SLIM adalah sistem yang memastikan data akurat lagu lagu yang digunakan oleh user, yang rencananya akan dirilis Maret 2023 ini. “Saat ini dalam tahap uji coba, “ katanya. “Kalau mau fair ya, sama sama menunggu; jangan putar dulu lagu lagu yang ada hak ciptanya, “ kata Johny.
Selaku petinggi LMKN, Johny berharap negara hadir, membangun system penarikan royalti karya cipta musik, lalu menyerahkan ke LMKN. “Sama seperti pemerintah membangun Gedung Bursa Efek lalu menyerahkan kepada pengusaha, “ paparnya.
Musisi dan komposer yang menjadi pembicaraa terakhir Dwiki Dharmawan mengungkapkan, sejak 1990-an karya karya sudah tercatat di publisher dan agregator dunia dan setiap bulannya bisa mendapatkan royalti puluhan ribu Euro.
“Semakin banyak karya yang terdaftar semakin berkemungkinan mendapatkan royalti, “ katanya. “Dunia musik internasional menunggu karya karya kita. Tapi, usahakan yang khas Indonesia. Jangan niru niru musik Amerika atau Korea, “ katanya.

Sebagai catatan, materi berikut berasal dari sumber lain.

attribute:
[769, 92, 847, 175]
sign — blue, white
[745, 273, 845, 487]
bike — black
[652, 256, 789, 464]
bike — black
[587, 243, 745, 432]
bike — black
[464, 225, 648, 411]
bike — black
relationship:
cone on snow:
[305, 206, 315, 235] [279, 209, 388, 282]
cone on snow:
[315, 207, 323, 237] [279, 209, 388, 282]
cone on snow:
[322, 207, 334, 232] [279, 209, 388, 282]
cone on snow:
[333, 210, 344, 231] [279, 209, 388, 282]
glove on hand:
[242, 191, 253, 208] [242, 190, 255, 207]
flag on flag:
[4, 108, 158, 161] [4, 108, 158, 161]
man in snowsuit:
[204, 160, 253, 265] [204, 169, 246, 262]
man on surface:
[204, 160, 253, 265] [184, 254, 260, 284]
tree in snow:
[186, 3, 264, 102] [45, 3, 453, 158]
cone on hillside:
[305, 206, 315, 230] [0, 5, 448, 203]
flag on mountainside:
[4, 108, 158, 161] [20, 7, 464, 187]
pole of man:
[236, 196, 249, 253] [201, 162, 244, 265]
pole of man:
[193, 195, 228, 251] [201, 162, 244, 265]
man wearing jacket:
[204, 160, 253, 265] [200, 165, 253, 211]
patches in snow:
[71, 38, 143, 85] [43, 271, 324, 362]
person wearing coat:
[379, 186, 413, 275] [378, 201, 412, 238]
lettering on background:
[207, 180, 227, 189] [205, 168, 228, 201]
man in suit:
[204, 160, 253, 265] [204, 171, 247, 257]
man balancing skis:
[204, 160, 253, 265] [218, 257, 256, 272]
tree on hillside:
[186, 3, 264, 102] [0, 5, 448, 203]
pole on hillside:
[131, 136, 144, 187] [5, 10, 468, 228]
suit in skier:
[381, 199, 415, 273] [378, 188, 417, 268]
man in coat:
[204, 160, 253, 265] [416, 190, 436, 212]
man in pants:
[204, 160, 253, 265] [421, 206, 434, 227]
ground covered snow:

Sementara Sutrisno Buyil mengucapkan terima kasih kepada pendukung diskusi Ngulik Soal Musik seperti Nagaswara Music, Proaktif Musik, TAPro Musik, PT Kino Indonesia TBK, PT Ascada Musik, Henry Channel, Farabi Music School-Dwiki Dharmawan.
“Panitia mengucapkan terima kasih kepada semua pendukung Ngulik Soal Musik. Sehingga diskusi berjalan sukses dan lancar,” tutup Sutrisno Buyil. (SB/SH).